From 4:00pm we had free time to catch up or rest up. Our evening was a Free Choice of one of four restaurants for the evening meal.

Tomorrow, we set off on another adventure to the Sacred Valley.

150914 Amazon – Lima

After our final breakfast, we make our way up the riverbank to where tuk tuks are waiting to take us on another journey through a typical Peruvian river town. This town is Nauta. The tuk tuk is a 125cc motor bike with two back wheels that enable a couple of passengers to sit in relative comfort to view the passing scenery and housing.

First stop is the market. Our guide for this visit is Ricardo who explains in detail the different fruits and foods and the benefits to the consumer. He also enlightens us in the ways the foods are prepared. I was interested to see rows of fruit juicers used to make the fruit juice for sale. It reminded me of the ‘boost juice bars’ in Australia.

The fresh food markets in this part of the world are the ‘pantry’ of the locals. Daily shopping for the day’s food is a chore that is the routine of everyone. Animals are carved up on the spot. You can then select the carved meat to be chopped ready for the evening stew.

One member of the group has a broken Scenic cabin bag that needs replacing for the next few weeks of travel. There are stalls with all kinds of goods available; chemist supplies; beauty needs, clothes, shoes, and some selling just ‘plain junk’.

The tuk tuks are waiting to take us to the city square and then to a large pond where large fish and tortoise are waiting for us to feed them some bread. It is 43 degrees and steamy, and the sweat is evident on everyone’s back.

After this venture, the tut-tuts take us on a tour of the rest of the town before returning us to the Aria Amazon for final packing and a chat with our Tour Director about what is coming up in the next few days; we are headed to Cuzco, via Lima.

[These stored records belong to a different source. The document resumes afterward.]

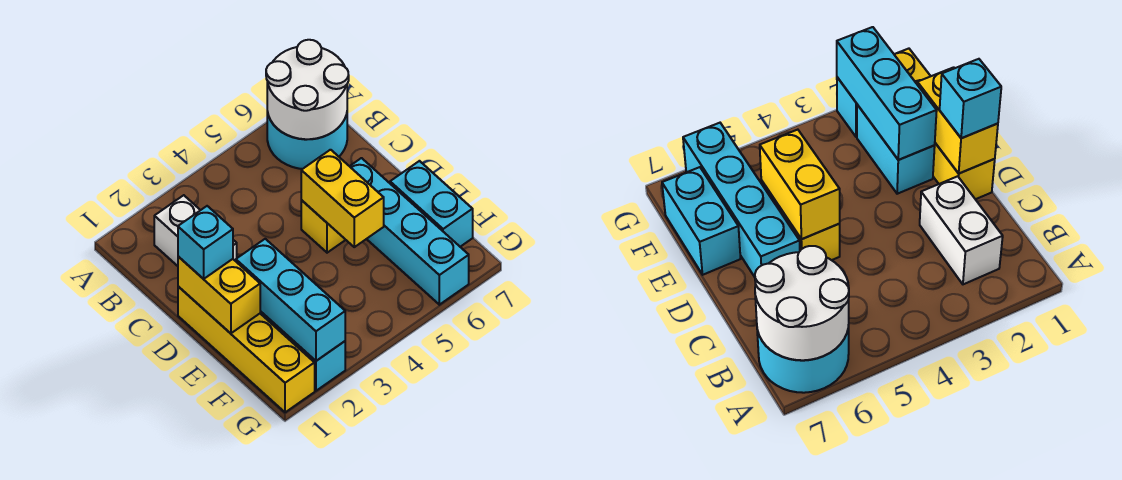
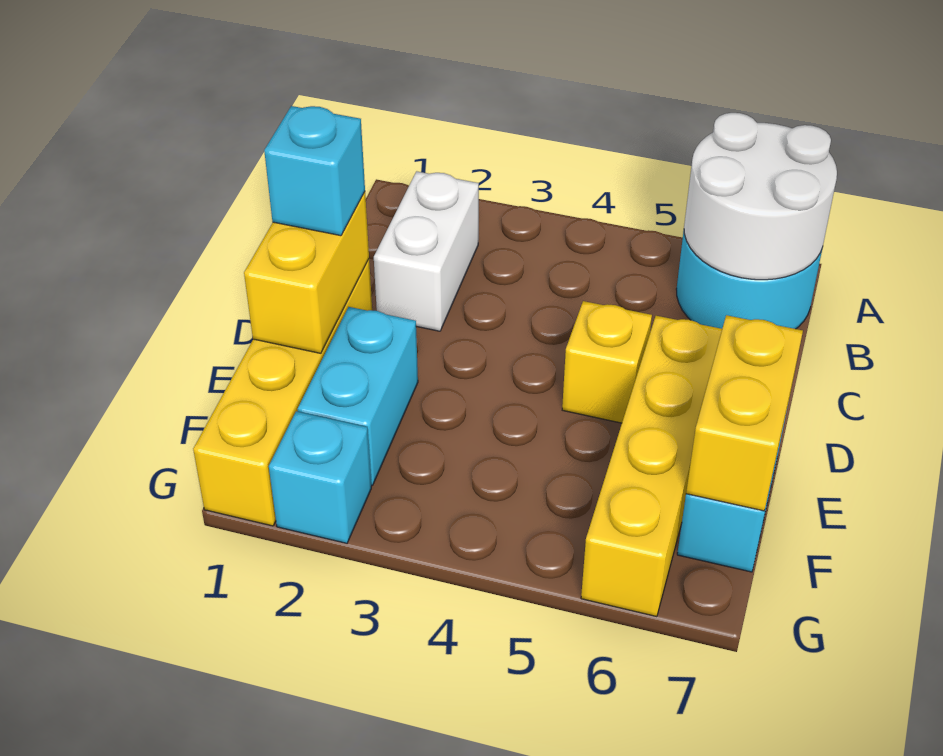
yellow brick D5:E5 level 2 -> yellow brick E7:F7 level 2
cyan brick D6:G6 level 1 -> yellow brick D6:G6 level 1
cyan brick E2:G2 level 2 -> none

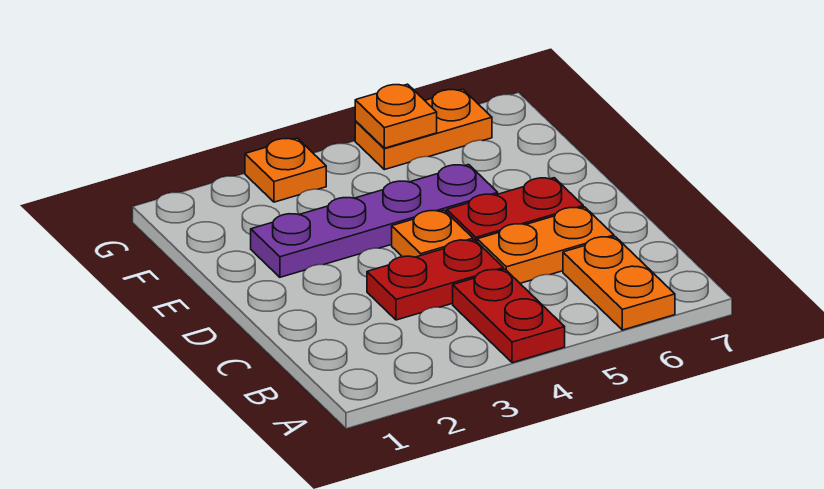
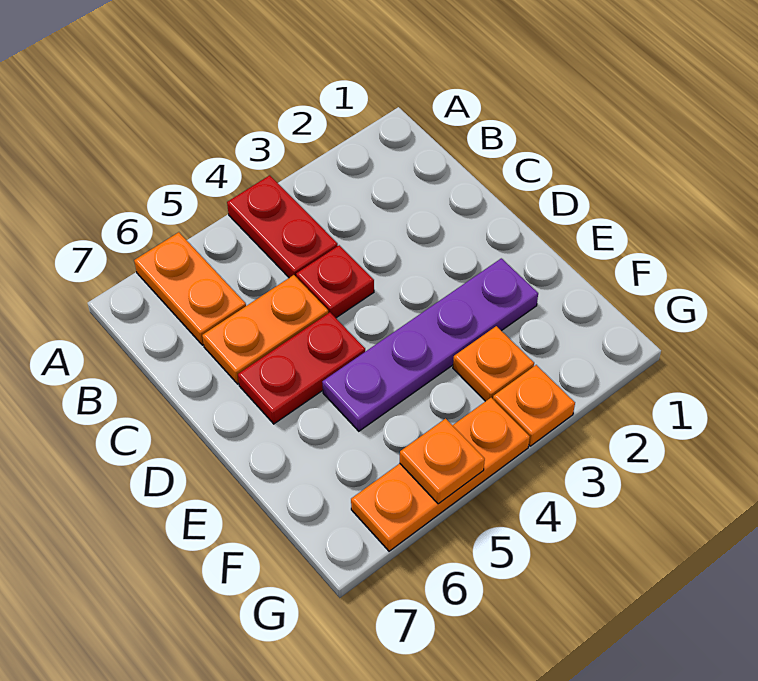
red plate C3:C4 level 1 -> red plate C4 level 1
orange plate D4 level 1 -> orange plate F3 level 1
orange plate G5:G6 level 1 -> orange plate G4:G6 level 1

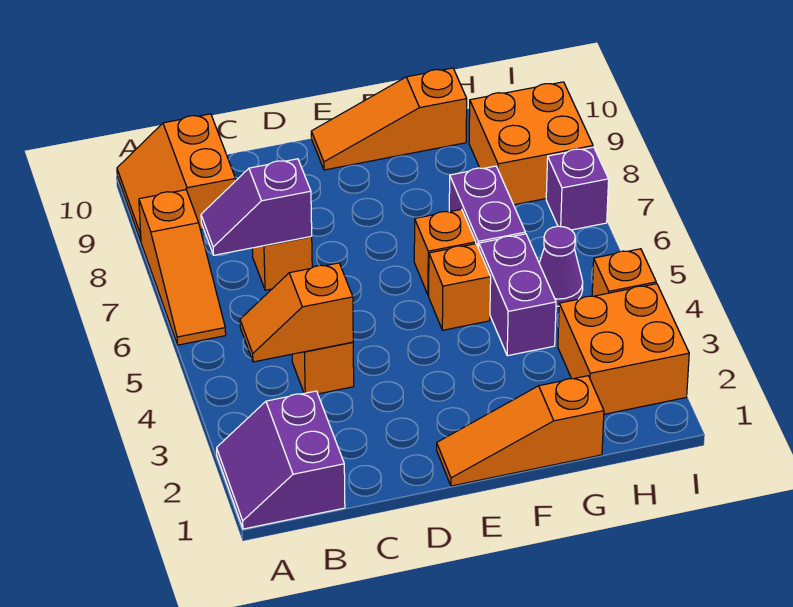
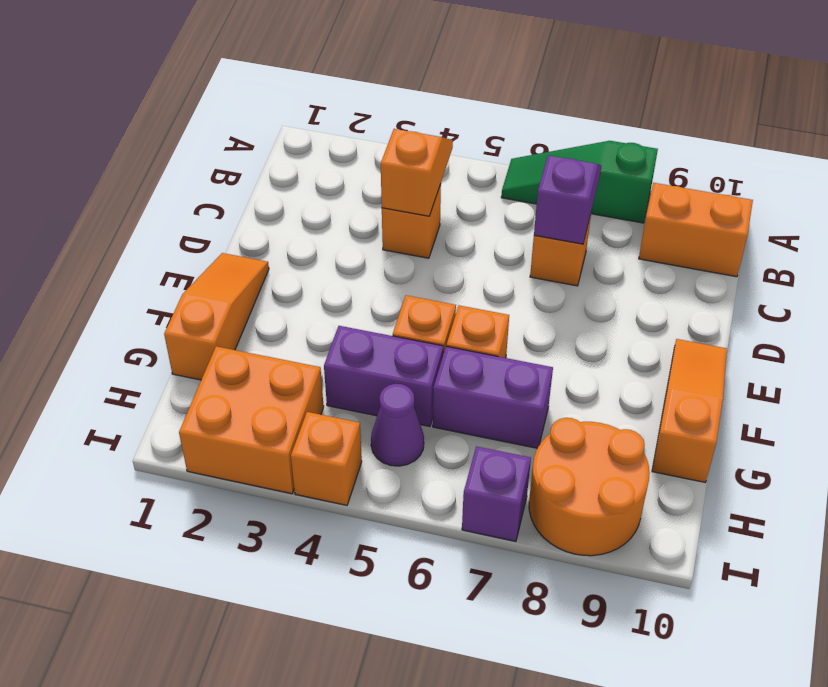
purple slope A1:B2 level 1 top B -> none
orange slope A6:A8 level 1 top 8 -> green slope A6:A8 level 1 top 8
orange brick H8:I9 level 1 -> orange round brick H8:I9 level 1

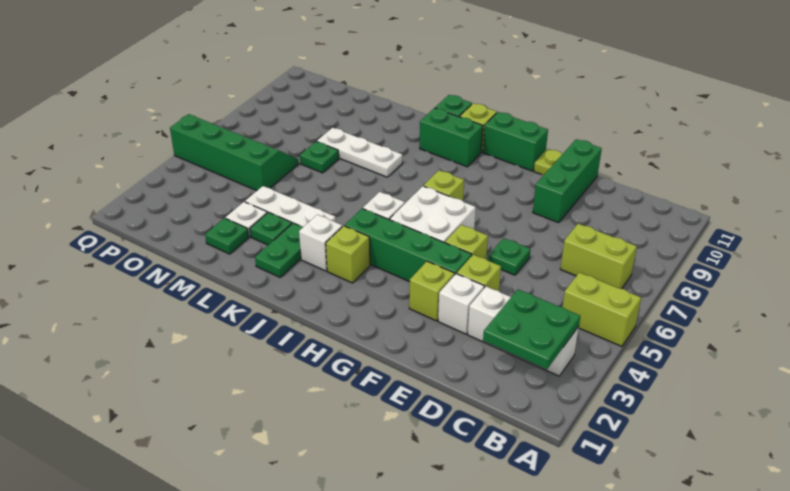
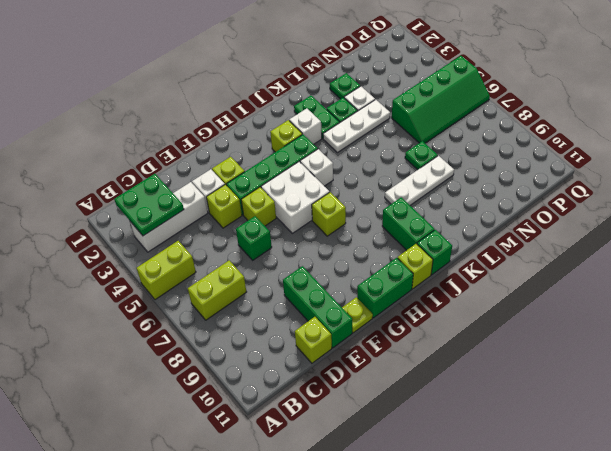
none -> lime brick D11 level 1
green plate E6 level 1 -> green brick E6 level 1
green brick I10:J10 level 1 -> green brick J9:J10 level 1

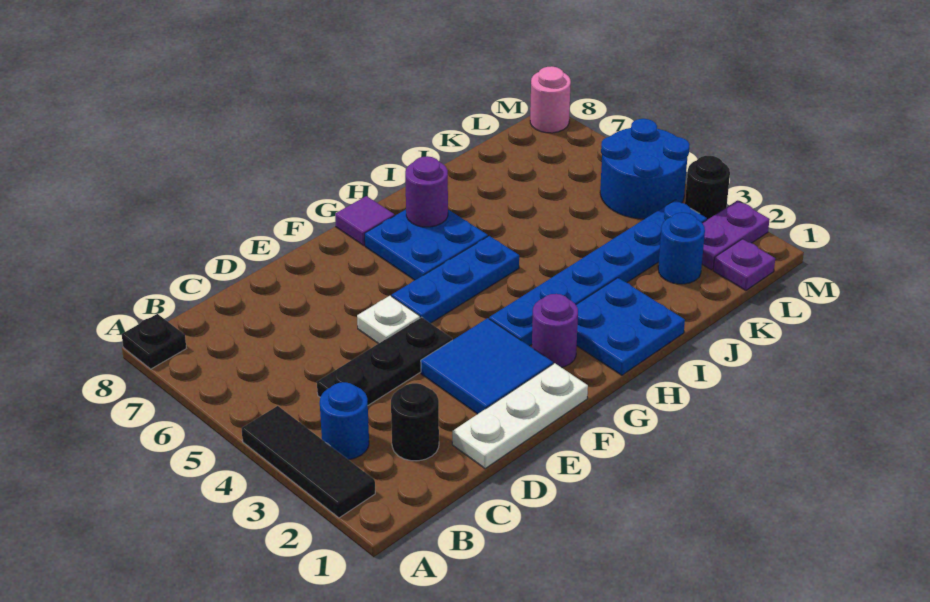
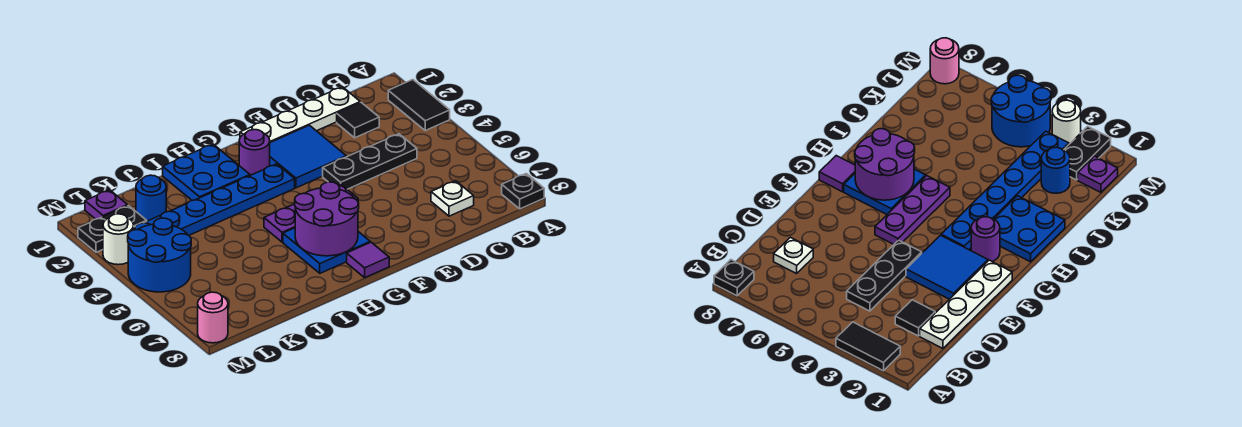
black tile A2:A4 level 1 -> black tile A2:A3 level 1
blue round brick B3 level 1 -> none
black round brick C2 level 1 -> black tile C2 level 1
white plate D1:F1 level 1 -> white plate C1:F1 level 1
white plate E5 level 1 -> white plate C7 level 1
blue plate F5:H5 level 1 -> purple plate F5:H5 level 1
purple round brick H7 level 2 -> purple round brick G6:H7 level 2
purple plate L2:M2 level 1 -> black plate L2:M2 level 1
black round brick M3 level 1 -> white round brick M3 level 1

It is always hard to say farewell to strangers that have become friends in a short period of time. Leaving the Aria Amazon has been one of those experiences where we met strangers who have become friends. We have trusted them so implicitly with our lives to gain the experience of this adventure on the great Amazon River. We will never forget their assurances and crafty ways of caring for us as we board the skiffs or enjoyed a new adventure with them.

After a 90-minute ride towards Iquitos, we come to a Manatee Refuge Centre. Manatees are large, fully aquatic, mostly herbivorous marine mammals sometimes known as sea cows. This animal is quite unusual as it has no front teeth and chews its food with its molars. They are very tame and enjoyed some salad type food, which was given to us to feed them by the keepers.

From here, we make our way to the airport and take the one hour twenty-minute flight to Lima and a further 50-minute ride to the Swissotel for a two-night stay.